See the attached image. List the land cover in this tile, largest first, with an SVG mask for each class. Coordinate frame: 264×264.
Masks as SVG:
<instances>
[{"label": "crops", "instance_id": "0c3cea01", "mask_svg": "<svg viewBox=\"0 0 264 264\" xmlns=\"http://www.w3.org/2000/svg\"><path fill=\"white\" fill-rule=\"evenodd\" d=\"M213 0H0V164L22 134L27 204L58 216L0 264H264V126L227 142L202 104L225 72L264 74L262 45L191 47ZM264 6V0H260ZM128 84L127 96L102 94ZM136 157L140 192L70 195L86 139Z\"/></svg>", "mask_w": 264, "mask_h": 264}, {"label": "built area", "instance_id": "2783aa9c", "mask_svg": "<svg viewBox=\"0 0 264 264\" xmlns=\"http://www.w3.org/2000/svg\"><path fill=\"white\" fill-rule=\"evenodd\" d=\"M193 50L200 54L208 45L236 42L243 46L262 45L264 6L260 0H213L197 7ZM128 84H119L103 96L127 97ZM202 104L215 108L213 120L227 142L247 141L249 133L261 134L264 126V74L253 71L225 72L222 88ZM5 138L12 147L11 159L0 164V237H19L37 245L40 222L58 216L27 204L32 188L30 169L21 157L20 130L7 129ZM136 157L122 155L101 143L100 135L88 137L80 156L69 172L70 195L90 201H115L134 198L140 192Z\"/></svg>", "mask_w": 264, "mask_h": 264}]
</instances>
--------------------
THE PROBLEM: Please format every line of the records above as a numbered list, leaving out any blank lines.

RESPONSE TO THE EXERCISE:
1. See the attached image. List the land cover in this tile, largest first, with an SVG mask for each class. Coordinate frame: 264×264.
2. Masks as SVG:
3. <instances>
4. [{"label": "crops", "instance_id": "0c3cea01", "mask_svg": "<svg viewBox=\"0 0 264 264\" xmlns=\"http://www.w3.org/2000/svg\"><path fill=\"white\" fill-rule=\"evenodd\" d=\"M213 0H0V164L22 134L27 204L58 216L0 264H264V126L227 142L202 104L225 72L264 74L262 45L191 47ZM264 6V0H260ZM128 84L127 96L102 94ZM136 157L140 192L70 195L86 139Z\"/></svg>", "mask_w": 264, "mask_h": 264}, {"label": "built area", "instance_id": "2783aa9c", "mask_svg": "<svg viewBox=\"0 0 264 264\" xmlns=\"http://www.w3.org/2000/svg\"><path fill=\"white\" fill-rule=\"evenodd\" d=\"M193 50L200 54L208 45L236 42L243 46L262 45L264 6L260 0H213L197 7ZM128 84H119L103 96L127 97ZM202 104L215 108L213 120L227 142L247 141L249 133L261 134L264 126V74L253 71L225 72L222 88ZM5 138L12 147L11 159L0 164V237H19L37 245L40 222L58 216L27 204L32 188L30 169L21 157L20 130L7 129ZM136 157L122 155L101 143L100 135L88 137L80 156L69 172L70 195L90 201H115L134 198L140 192Z\"/></svg>", "mask_w": 264, "mask_h": 264}]
5. </instances>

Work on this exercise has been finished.